Doesn't rendering to an image require proper parsing of the PDF?

PDF is more like a glorified svg format than a word format.

It only contains info on how the document should look but so semantic information like sentences, paragraphs, etc. Just a bag of characters positioned in certain places.

Macha 3 days ago [ - ]

Sometimes the characters aren’t even characters, just paths

cylemons 2 days ago [ - ]

Wouldn't that be very space inefficient to repeat the paths every time a letter appears in the file? Or you mean that glyph Ids don't necessarily map to Unicode?

user____name a day ago [ - ]

Outlines are just a practical way of handling less common display cases.

Just to give a practical example. Imagine a Star Wars advert that has the Star Wars logo at the top, specified in outlines because that's what every vector logo uses. Below it the typical Star Wars intro text stretched into perspective, also using outlines, because that's the easiest (display engine doesn't need complicated transformation stack), efficient to render (you have to render the outlines anyway), and most robust way (looks the same everywhere), way of implementing transformations in text. You also don't have to supply the font file, which comes with licensing issues, etc. Also whenever compositing and transparency are involved, with color space conversion nonsense, it's more robust to "bake" the effect via constructive geometry operations, etc, to prevent display issues on other devices, which are surprisingly common.

manishsn 2 days ago [ - ]

sometimes in fancy articles you might see the first letter is large and ornate which is most likely a path also like you said glyph IDs always don't necessarily map to unicode or the creator can intentionally mangle the 'to unicode' map of Identity-H embedded font in the pdf if he is nasty

throwaway4496 3 days ago [ - ]

Yes, and don't for a second think this approach of rastering and OCR'ing is sane, let alone a reasonable choice. It is outright absurd.

yxhuvud 3 days ago [ - ]

Noone has claimed getting structured data out of pdfs are sane. What you seem to be missing is that there are no sane ways to get a decent output. The reasonable choice would be to not even try, but business needs invalidate that choice. So what remain is the absurd ways to solve the problem.

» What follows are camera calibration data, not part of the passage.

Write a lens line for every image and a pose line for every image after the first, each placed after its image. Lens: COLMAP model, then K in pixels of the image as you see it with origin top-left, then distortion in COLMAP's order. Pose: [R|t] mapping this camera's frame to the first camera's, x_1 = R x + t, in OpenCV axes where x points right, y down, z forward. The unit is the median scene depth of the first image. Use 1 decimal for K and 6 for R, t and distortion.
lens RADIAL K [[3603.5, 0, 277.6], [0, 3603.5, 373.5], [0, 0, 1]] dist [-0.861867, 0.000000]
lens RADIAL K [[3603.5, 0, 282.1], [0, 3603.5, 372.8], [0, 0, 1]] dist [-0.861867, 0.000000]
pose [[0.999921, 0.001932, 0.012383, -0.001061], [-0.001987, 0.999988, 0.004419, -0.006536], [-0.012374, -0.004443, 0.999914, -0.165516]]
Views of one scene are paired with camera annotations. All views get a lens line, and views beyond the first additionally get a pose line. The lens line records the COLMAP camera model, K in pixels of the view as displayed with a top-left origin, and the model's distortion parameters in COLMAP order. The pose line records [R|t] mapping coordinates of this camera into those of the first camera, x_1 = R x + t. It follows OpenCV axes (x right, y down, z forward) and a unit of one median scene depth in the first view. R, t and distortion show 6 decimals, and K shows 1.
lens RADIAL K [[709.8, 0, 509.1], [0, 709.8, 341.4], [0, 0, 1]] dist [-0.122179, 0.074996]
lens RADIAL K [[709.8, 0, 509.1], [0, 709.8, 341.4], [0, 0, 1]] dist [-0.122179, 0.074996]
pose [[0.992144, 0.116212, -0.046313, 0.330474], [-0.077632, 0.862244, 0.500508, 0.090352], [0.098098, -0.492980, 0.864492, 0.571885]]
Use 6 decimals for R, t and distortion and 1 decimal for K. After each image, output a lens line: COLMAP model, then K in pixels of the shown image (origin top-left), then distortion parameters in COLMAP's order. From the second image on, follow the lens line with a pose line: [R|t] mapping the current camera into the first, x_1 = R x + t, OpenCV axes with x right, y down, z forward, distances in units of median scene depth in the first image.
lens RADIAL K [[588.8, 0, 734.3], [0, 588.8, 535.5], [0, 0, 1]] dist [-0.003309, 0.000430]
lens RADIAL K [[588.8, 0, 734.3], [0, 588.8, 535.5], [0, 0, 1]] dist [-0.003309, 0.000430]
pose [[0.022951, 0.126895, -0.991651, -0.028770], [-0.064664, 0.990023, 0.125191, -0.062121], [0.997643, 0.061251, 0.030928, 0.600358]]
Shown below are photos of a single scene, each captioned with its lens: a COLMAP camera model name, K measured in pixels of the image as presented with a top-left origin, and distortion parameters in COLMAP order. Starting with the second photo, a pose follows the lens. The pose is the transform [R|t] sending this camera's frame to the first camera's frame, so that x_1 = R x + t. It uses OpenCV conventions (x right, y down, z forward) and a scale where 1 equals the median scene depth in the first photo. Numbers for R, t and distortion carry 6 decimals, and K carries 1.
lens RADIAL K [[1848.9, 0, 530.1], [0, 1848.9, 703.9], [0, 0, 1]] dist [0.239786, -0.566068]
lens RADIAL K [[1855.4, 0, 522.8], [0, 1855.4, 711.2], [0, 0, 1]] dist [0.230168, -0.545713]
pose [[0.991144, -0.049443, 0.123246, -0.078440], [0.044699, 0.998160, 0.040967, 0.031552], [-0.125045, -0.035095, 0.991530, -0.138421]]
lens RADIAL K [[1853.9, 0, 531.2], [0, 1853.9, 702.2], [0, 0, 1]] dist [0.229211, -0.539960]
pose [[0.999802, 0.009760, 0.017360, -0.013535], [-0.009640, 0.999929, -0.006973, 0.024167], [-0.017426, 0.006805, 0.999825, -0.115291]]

throwaway4496 3 days ago [ - ]

[flagged]

yxhuvud 3 days ago [ - ]

Well, perhaps you are exposed only to special snowflakes of pdfs that are from a single source and somewhat well formed and easy to extract from. Other, like me, are working at companies that also have lots of PDFs, from many, many different sources, and there are no easy ways to extract structured data or even text in a way that always work.

throwaway4496 2 days ago [ - ]

If you actually read what I have been saying and commenting, you would realise how silly your comment is.